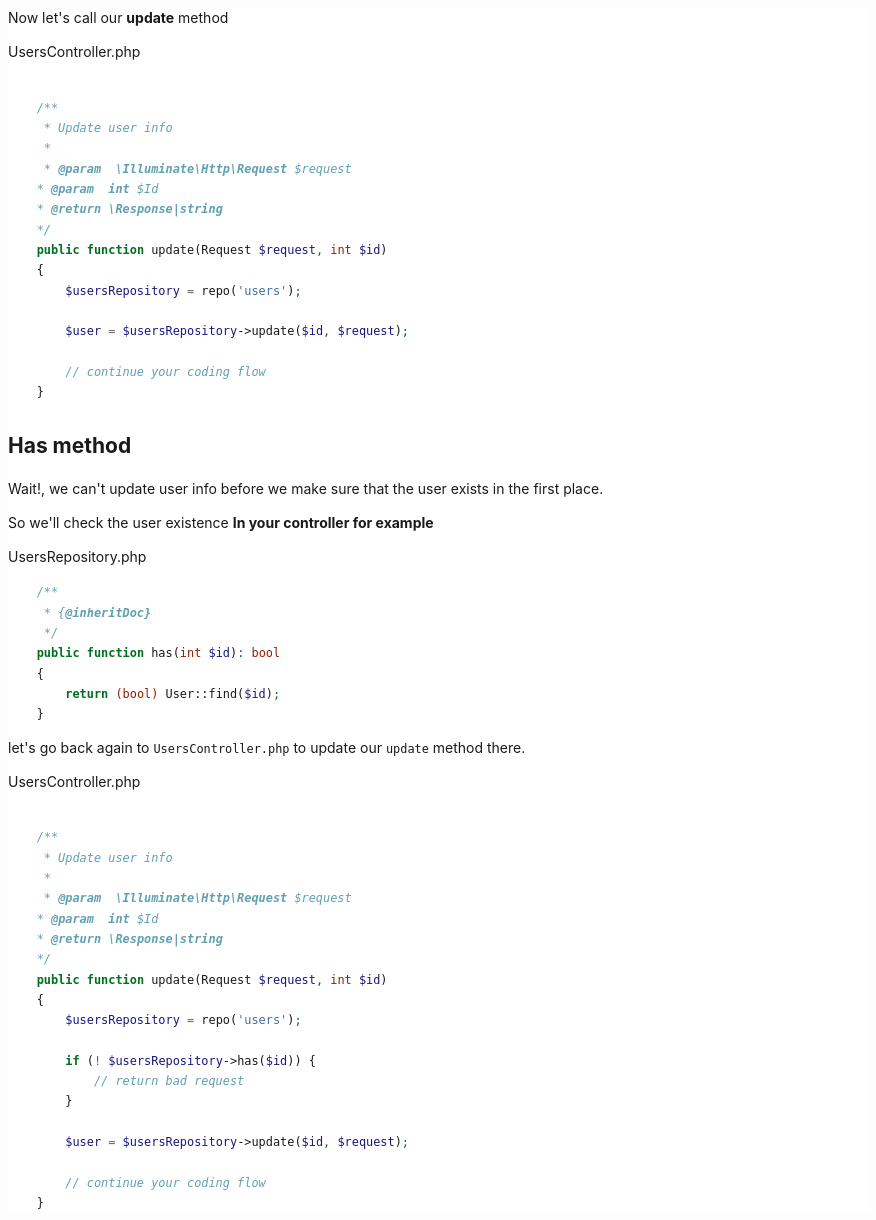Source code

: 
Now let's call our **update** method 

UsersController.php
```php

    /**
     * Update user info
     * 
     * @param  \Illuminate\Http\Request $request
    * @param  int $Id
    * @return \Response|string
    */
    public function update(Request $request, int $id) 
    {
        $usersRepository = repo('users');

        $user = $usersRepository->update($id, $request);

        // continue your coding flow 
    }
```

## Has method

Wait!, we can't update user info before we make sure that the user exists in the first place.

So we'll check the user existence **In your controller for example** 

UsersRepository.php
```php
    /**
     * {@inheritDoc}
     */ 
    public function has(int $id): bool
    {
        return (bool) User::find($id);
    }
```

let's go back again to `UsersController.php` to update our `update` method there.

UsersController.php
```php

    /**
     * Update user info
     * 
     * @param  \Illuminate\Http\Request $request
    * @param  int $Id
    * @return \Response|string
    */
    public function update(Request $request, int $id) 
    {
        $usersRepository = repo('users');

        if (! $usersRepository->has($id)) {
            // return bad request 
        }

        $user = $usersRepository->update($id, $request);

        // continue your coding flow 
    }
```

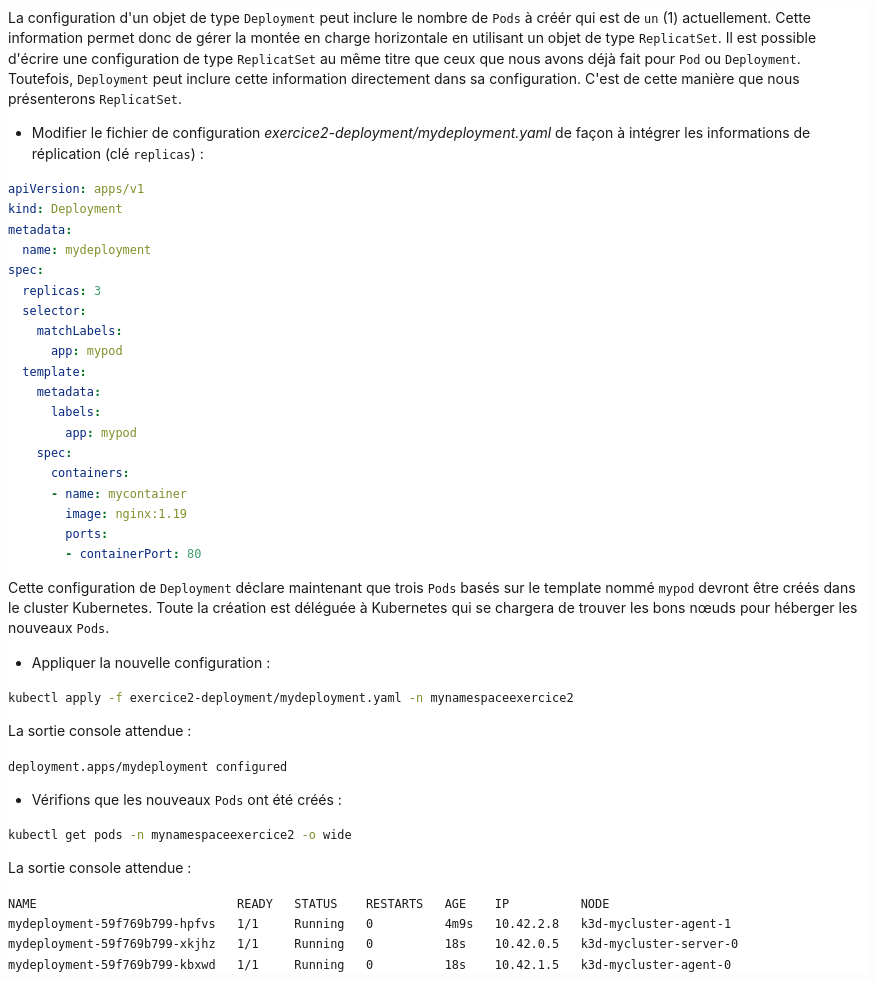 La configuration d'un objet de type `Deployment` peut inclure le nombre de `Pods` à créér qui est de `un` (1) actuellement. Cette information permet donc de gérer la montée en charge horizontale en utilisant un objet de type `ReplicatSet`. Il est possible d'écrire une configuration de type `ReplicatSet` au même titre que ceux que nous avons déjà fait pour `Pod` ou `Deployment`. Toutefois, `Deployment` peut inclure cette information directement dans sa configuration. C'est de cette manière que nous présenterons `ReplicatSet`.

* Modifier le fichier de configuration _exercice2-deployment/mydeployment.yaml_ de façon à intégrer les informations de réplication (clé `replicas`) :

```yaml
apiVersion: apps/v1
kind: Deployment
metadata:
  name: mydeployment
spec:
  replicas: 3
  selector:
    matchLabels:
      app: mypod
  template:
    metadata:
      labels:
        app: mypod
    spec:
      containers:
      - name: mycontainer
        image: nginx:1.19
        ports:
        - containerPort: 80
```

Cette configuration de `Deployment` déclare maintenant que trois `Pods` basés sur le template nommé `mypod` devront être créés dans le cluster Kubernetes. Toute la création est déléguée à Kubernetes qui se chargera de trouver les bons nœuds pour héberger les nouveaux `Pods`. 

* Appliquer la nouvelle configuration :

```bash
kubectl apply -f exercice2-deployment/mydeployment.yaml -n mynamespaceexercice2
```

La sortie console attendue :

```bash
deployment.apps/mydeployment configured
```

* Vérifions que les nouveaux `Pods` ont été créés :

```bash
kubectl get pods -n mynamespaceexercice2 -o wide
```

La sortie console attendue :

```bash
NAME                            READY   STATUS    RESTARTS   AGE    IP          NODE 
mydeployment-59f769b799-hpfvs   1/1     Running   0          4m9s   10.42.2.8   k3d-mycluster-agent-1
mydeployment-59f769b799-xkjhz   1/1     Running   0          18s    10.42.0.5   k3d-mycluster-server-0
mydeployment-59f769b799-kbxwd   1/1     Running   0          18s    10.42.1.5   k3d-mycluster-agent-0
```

= = =

The response must match the listing exactly, except that pictures are removed.

Source code

: 
Now let's call our **update** method 

UsersController.php
```php

    /**
     * Update user info
     * 
     * @param  \Illuminate\Http\Request $request
    * @param  int $Id
    * @return \Response|string
    */
    public function update(Request $request, int $id) 
    {
        $usersRepository = repo('users');

        $user = $usersRepository->update($id, $request);

        // continue your coding flow 
    }
```

## Has method

Wait!, we can't update user info before we make sure that the user exists in the first place.

So we'll check the user existence **In your controller for example** 

UsersRepository.php
```php
    /**
     * {@inheritDoc}
     */ 
    public function has(int $id): bool
    {
        return (bool) User::find($id);
    }
```

let's go back again to `UsersController.php` to update our `update` method there.

UsersController.php
```php

    /**
     * Update user info
     * 
     * @param  \Illuminate\Http\Request $request
    * @param  int $Id
    * @return \Response|string
    */
    public function update(Request $request, int $id) 
    {
        $usersRepository = repo('users');

        if (! $usersRepository->has($id)) {
            // return bad request 
        }

        $user = $usersRepository->update($id, $request);

        // continue your coding flow 
    }
```

 La configuration d'un objet de type `Deployment` peut inclure le nombre de `Pods` à créér qui est de `un` (1) actuellement. Cette information permet donc de gérer la montée en charge horizontale en utilisant un objet de type `ReplicatSet`. Il est possible d'écrire une configuration de type `ReplicatSet` au même titre que ceux que nous avons déjà fait pour `Pod` ou `Deployment`. Toutefois, `Deployment` peut inclure cette information directement dans sa configuration. C'est de cette manière que nous présenterons `ReplicatSet`.

* Modifier le fichier de configuration _exercice2-deployment/mydeployment.yaml_ de façon à intégrer les informations de réplication (clé `replicas`) :

```yaml
apiVersion: apps/v1
kind: Deployment
metadata:
  name: mydeployment
spec:
  replicas: 3
  selector:
    matchLabels:
      app: mypod
  template:
    metadata:
      labels:
        app: mypod
    spec:
      containers:
      - name: mycontainer
        image: nginx:1.19
        ports:
        - containerPort: 80
```

Cette configuration de `Deployment` déclare maintenant que trois `Pods` basés sur le template nommé `mypod` devront être créés dans le cluster Kubernetes. Toute la création est déléguée à Kubernetes qui se chargera de trouver les bons nœuds pour héberger les nouveaux `Pods`. 

* Appliquer la nouvelle configuration :

```bash
kubectl apply -f exercice2-deployment/mydeployment.yaml -n mynamespaceexercice2
```

La sortie console attendue :

```bash
deployment.apps/mydeployment configured
```

* Vérifions que les nouveaux `Pods` ont été créés :

```bash
kubectl get pods -n mynamespaceexercice2 -o wide
```

La sortie console attendue :

```bash
NAME                            READY   STATUS    RESTARTS   AGE    IP          NODE 
mydeployment-59f769b799-hpfvs   1/1     Running   0          4m9s   10.42.2.8   k3d-mycluster-agent-1
mydeployment-59f769b799-xkjhz   1/1     Running   0          18s    10.42.0.5   k3d-mycluster-server-0
mydeployment-59f769b799-kbxwd   1/1     Running   0          18s    10.42.1.5   k3d-mycluster-agent-0
```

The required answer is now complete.